Летом 1955 года, когда новые, пускай уже не такие прямые и грубые, как раньше, преследования со стороны партийных органов довели Зощенко до душевного краха, Ахматова говорила Лидии Чуковской: «Михаил Михайлович человек гораздо более наивный, чем я думала. Он вообразил, будто в этой ситуации можно что-то им объяснить <…>. Отвечать в этих случаях можно только так, как ответила я. Можно и должно. Только так. Не повезло нам: если бы я отвечала первой, а он вторым, он, – по моему ответу, догадался бы, что и ему следовало ответить так же. Никаких нюансов и психологий. И тогда гибель миновала бы его. Но его спросили первым…»
Я не уверен, что Ахматова могла бы повлиять на Зощенко и он ответил бы по-другому. Позже, в своей страстной, достойной всяческого восхищения речи на пленуме Союза писателей он сам утверждал, что в Доме писателей лишь по чисто эмоциональным причинам открыто выступил против организаторов встречи. «На любой вопрос (английских студентов. – Д. Д.) я готовился ответить им шуткой. Но в докладе, в котором было сказано, что я подонок-хулиган, было сказано, что я не советский писатель, что с двадцатых годов я глумился над советскими людьми! Я не мог отвечать шуткой на этот вопрос, и я ответил серьезно – так, как думаю..<…> Я могу сказать: моя литературная жизнь и судьба при такой ситуации закончены. Я не могу выйти из положения. Сатирик должен быть морально чистым человеком, а я унижен, как последний сукин сын! <…> У меня нет ничего в дальнейшем! Я не стану ни о чем просить! Не надо вашего снисхождения, ни вашего Друзина, ни вашей брани и криков! Я больше чем устал! Я приму любую иную судьбу, чем ту, которую имею!»

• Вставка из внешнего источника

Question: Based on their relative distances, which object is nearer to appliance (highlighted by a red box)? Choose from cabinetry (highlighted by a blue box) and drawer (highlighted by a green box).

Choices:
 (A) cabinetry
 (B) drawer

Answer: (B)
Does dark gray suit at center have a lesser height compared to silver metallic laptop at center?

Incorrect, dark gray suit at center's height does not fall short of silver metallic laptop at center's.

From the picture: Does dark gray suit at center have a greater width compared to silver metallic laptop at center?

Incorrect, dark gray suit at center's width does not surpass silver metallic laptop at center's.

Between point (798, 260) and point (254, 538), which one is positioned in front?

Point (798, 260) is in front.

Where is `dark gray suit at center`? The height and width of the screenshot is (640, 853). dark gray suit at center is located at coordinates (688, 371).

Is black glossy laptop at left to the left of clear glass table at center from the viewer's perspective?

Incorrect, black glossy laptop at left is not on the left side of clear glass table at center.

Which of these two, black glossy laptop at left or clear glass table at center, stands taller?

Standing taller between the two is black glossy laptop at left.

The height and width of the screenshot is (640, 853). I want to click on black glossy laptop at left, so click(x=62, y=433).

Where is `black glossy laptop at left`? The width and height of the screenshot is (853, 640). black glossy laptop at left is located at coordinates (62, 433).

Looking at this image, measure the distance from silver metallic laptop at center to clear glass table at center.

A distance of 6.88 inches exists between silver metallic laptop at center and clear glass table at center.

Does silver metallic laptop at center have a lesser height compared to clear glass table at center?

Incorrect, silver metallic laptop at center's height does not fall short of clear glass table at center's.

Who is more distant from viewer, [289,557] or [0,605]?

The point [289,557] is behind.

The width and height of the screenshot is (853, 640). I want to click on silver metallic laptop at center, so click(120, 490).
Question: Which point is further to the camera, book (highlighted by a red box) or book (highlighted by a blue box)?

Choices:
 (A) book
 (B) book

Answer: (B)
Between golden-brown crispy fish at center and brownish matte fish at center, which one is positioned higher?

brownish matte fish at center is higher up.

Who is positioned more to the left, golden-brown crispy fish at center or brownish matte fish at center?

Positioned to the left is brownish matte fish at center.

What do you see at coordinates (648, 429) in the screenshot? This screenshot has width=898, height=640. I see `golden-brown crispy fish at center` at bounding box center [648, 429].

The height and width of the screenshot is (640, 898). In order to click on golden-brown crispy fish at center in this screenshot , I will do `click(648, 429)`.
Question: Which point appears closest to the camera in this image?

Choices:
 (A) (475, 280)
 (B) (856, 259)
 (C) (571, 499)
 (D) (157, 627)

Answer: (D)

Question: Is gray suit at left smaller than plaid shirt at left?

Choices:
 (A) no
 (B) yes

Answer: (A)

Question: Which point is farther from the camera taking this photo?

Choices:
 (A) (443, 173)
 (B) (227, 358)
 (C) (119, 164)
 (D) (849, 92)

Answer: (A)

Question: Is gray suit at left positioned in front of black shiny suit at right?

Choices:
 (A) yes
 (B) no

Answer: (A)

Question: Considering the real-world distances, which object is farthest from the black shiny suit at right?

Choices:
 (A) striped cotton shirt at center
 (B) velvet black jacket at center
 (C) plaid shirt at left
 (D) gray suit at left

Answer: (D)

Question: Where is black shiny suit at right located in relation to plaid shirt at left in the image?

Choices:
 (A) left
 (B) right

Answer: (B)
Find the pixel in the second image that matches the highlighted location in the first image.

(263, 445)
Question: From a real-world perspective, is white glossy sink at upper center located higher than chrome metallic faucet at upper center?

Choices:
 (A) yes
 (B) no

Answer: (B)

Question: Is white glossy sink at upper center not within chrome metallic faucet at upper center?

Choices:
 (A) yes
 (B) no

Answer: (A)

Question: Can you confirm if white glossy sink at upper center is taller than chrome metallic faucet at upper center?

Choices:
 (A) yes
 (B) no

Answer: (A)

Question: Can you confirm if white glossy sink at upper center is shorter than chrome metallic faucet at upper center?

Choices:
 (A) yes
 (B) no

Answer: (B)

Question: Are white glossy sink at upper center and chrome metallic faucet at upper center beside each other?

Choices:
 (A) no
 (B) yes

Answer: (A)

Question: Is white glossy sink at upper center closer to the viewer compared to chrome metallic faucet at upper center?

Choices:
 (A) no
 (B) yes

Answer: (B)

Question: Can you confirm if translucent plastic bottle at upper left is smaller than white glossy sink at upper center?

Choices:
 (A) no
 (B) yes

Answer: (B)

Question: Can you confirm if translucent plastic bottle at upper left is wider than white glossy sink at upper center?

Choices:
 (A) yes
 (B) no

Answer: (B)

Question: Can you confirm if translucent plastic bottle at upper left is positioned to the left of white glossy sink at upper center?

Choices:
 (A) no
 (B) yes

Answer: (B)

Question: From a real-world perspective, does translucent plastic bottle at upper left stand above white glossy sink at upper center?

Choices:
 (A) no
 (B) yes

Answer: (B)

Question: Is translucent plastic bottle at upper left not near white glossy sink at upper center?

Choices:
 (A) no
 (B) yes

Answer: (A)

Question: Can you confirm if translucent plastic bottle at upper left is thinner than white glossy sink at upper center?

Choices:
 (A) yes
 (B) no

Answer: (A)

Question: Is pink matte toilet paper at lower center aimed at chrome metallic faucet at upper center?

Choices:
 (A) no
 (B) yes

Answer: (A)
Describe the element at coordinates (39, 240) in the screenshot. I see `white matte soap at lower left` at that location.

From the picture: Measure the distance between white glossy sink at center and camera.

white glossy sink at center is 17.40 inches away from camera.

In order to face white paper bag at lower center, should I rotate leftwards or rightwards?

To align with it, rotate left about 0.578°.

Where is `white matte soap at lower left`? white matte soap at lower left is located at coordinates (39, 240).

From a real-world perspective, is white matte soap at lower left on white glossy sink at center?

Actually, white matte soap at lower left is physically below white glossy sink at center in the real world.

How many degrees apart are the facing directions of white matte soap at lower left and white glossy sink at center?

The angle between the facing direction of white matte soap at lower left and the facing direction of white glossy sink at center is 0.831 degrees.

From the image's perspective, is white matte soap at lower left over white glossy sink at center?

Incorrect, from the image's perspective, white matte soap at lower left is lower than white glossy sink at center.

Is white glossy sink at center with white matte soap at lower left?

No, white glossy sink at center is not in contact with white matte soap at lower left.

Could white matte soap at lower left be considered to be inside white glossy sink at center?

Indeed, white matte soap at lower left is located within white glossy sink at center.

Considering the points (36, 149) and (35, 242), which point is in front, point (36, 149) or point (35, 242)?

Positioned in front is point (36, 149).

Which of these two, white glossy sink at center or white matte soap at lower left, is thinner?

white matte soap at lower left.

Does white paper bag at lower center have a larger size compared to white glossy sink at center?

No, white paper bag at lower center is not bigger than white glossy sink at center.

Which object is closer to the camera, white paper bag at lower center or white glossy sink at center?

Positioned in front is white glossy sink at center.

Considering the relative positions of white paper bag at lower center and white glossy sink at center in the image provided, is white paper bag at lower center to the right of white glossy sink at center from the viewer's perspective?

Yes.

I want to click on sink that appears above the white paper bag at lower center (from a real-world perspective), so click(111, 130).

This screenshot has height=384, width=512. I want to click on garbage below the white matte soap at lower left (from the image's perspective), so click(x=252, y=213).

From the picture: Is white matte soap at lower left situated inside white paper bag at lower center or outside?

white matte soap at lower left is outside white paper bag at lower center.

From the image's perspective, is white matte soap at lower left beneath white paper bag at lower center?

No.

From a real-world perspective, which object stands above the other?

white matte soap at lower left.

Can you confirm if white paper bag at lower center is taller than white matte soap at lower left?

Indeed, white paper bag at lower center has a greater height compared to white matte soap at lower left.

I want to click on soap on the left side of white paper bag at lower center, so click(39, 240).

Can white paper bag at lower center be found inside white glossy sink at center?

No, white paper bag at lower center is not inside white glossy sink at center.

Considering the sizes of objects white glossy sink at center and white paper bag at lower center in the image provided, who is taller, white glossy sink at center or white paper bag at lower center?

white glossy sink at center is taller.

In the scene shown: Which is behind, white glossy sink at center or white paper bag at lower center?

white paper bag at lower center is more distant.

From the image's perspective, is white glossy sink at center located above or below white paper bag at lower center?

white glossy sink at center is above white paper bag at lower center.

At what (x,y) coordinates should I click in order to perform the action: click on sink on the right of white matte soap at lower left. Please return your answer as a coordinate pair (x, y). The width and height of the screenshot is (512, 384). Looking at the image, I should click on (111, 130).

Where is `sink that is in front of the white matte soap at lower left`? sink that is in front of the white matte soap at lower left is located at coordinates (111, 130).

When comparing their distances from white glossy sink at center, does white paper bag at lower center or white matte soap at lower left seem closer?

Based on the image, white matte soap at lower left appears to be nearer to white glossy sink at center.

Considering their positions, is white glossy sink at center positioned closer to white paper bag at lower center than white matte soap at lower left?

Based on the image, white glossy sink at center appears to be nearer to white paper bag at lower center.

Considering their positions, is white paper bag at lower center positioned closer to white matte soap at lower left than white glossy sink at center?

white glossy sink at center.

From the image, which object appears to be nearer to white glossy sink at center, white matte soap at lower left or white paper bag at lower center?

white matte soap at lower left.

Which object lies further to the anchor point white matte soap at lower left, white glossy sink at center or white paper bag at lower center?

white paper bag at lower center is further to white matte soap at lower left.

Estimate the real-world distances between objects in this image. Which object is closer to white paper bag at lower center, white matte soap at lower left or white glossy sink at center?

Бывают пограничные ситуации, которые дают возможность для альтернативных – в моральном смысле слова – действий. Выступление Зощенко в Доме писателей и потом, на пленуме Союза писателей, несомненно, было героическим. Впервые за долгие десятилетия произошел случай, когда писатель решился с открытым забралом пойти против бесчеловечной машины культурной бюрократии, попытался отстоять свои человеческие права. В этом смысле Зощенко стал прямым предтечей всех тех писателей, которые в последующие десятилетия отвергали унизительный ритуал самокритики, ставя под вопрос самое моральную легитимность режима.
Однако, признавая героизм Зощенко, я ни в коем случае не хочу принизить смелость Ахматовой. Это нужно особенно подчеркнуть, так как десятилетия спустя, когда подули очистительные ветра перестройки, вдруг появились и стали ходить странные легенды. Андрей Битов, например, утверждал в одной телевизионной передаче, будто после встречи с английскими студентами Зощенко заявил об Ахматовой следующее: «Как она меня подвела!» Эта фраза (процитированная Эммой Герштейн, но не повторенная в ее мемуарах), даже если и в самом деле прозвучала, никаких оснований под собой не имеет. У Зощенко и Ахматовой не было никаких возможностей договориться о том, как вести себя при встрече. И во всяком случае, ни у Зощенко, ни у Ахматовой даже при самых тщательных поисках мы не найдем и намека на то, что в них когда-либо ослабевало или тем более исчезало чувство солидарности по отношению друг к другу.